The relationship between incumbents and upstarts has long been a complicated one. Cartoonist Ian Foley illustrates the start of the consolidation and M&A process that the fintech market is starting in earnest here.
QED-backed Nigerian fintech TeamApt has made a rebrand by adopting the name of its flagship product, Moniepoint, piloted in 2019 as an agency banking platform that uses POS devices to meet the financial needs of underbanked and unbanked customers in Nigeria.
However, the platform has since metamorphosed into a full business banking solution. While maintaining its agency banking core, Moniepoint began providing small businesses, who still act as agents, with banking and operational tools like working capital, business expansion loans, expense management (business payments cards), accounting and bookkeeping solutions and insurance.
Moniepoint’s interfacing nature between thousands of small businesses and millions of individual customers made it TeamApt’s most well-known brand, among others, that included a white-labeled digital banking product for banks and enterprise software for small business management.
“When we started out in 2015, we were primarily providing back office payment infrastructure for banks and needed an apt team, hence the name TeamApt. Since then, we have evolved significantly and our flagship business banking solution, Moniepoint, has become our core focus and where we see the future,” CEO Tosin Eniolorunda, Moniepoint co-founder and CEO said of the rebrand.

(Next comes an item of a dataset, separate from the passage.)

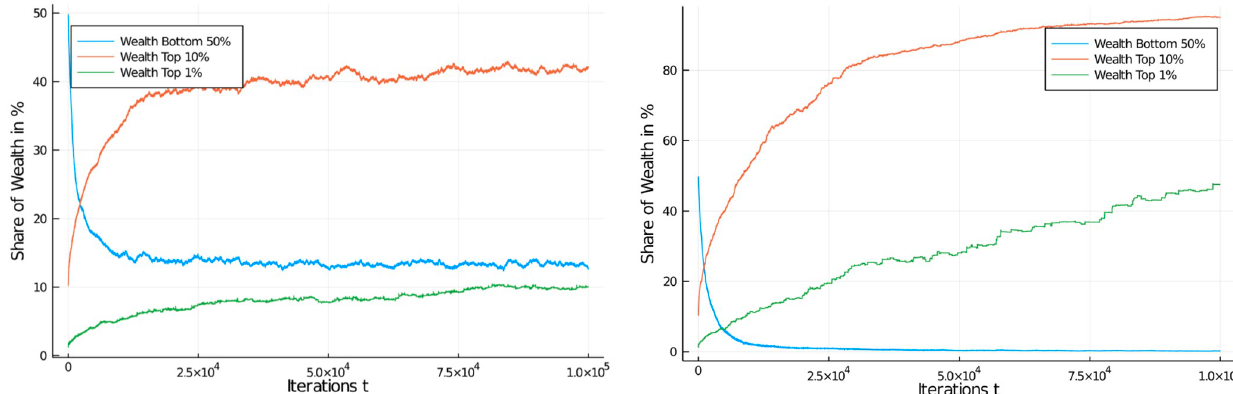
Fig 7. Comparison of different flat income tax regimes. Wealth development in different quantiles of the population of 1,000 agents. Initial distribution was equal among all 1,000 agents. Quantiles shown: Bottom half of the population vs top 10% and top 1% wealthiest agents. Comparison of flat income tax regime, with high flat tax of 60% (left) and low flat tax of 5%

The Moniepoint brand also made the fintech the most money. It currently processes most of the POS transactions in Nigeria with an annualized total payments volume (TPV) of over $170 billion and a customer base of over 600,000 businesses, enabling it to more than double its annual revenues in 2022. The platform also launched a credit offering in 2022, which has already disbursed over $1.4 billion in working capital loans.

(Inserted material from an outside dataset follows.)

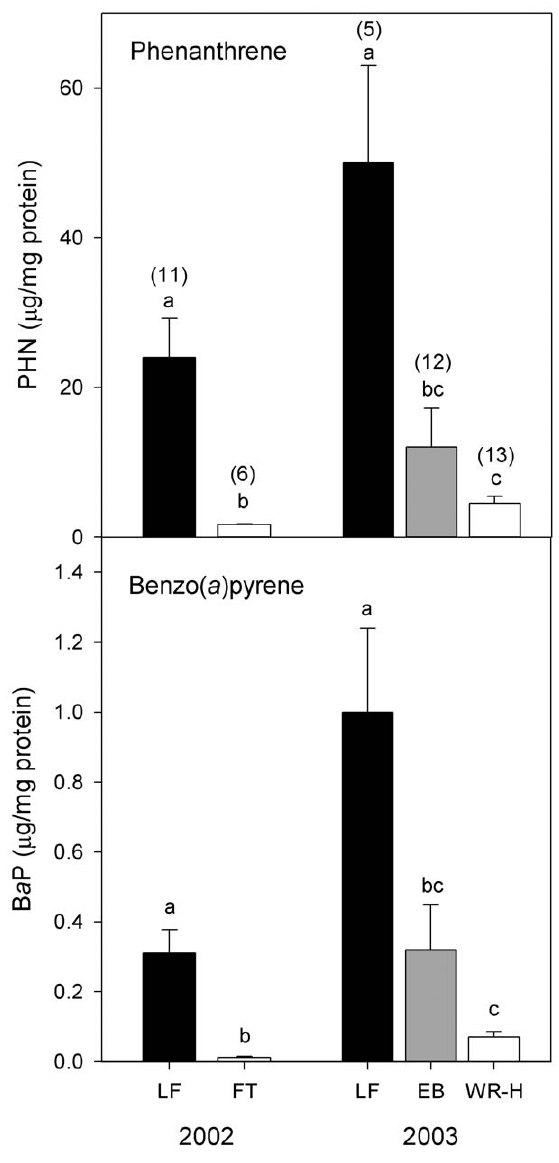
Figure 5. Analysis of bile from affected coho spawners indicates exposure to polycyclic aromatic hydrocarbons (PAHs). Concentrations of fluorescent PAH metabolites (as phenan- threne [PHN] and benzo- a -pyrene [BaP] equivalents) in the bile of coho collected in an urban stream (Longfellow Creek; LF) are shown relative to fish from a non-urban stream (Fortson Creek; FT) and a non-urban hatchery (Wallace River Hatchery; WR-H). In 2003, seawater-phase coho (pre-freshwater entry) were also sampled from urban Elliott Bay (EB). The bile data demonstrate a significant increase in PAH exposure after coho spawners transition from a highly urbanized estuary to freshwater spawning habitats. Sample sizes, the same for PHN and BaP, are indicated over each bar. Error bars are 1 standard error of the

Considering all this, it’s easy to see the rebrand as fitting. Moniepoint, now a London-based company, claims to be profitable (it says since 2020). It became QED’s first African investment last July when the U.S. fintech-focused firm led a $50 million+ pre-Series C round that saw Moniepoint’s valuation jump into soonicorn range.
Fundings and M&A
Seen on TechCrunch
Sneak peek: Dayforward, a digital-only, full-stack life insurance startup, will announce this week that it has closed on $25 million in funding led by AXA Venture Partners with participation from existing investors HSCM Ventures, Juxtapose, and Munich Re Ventures. It also has acquired Commercial Travelers Life Insurance in an effort to expand its own life insurance offering nationwide. Founded in 2021, the company touts that its term life insurance offering “guarantees the policyholder’s family will continue to receive their income in the event that the policyholder passes away.” The company’s latest funding round brings its aggregate amount of capital raised to $45 million. The money will go toward scaling its business nationwide, developing new insurance products and “continuing to launch its proprietary solutions through strategic partners.”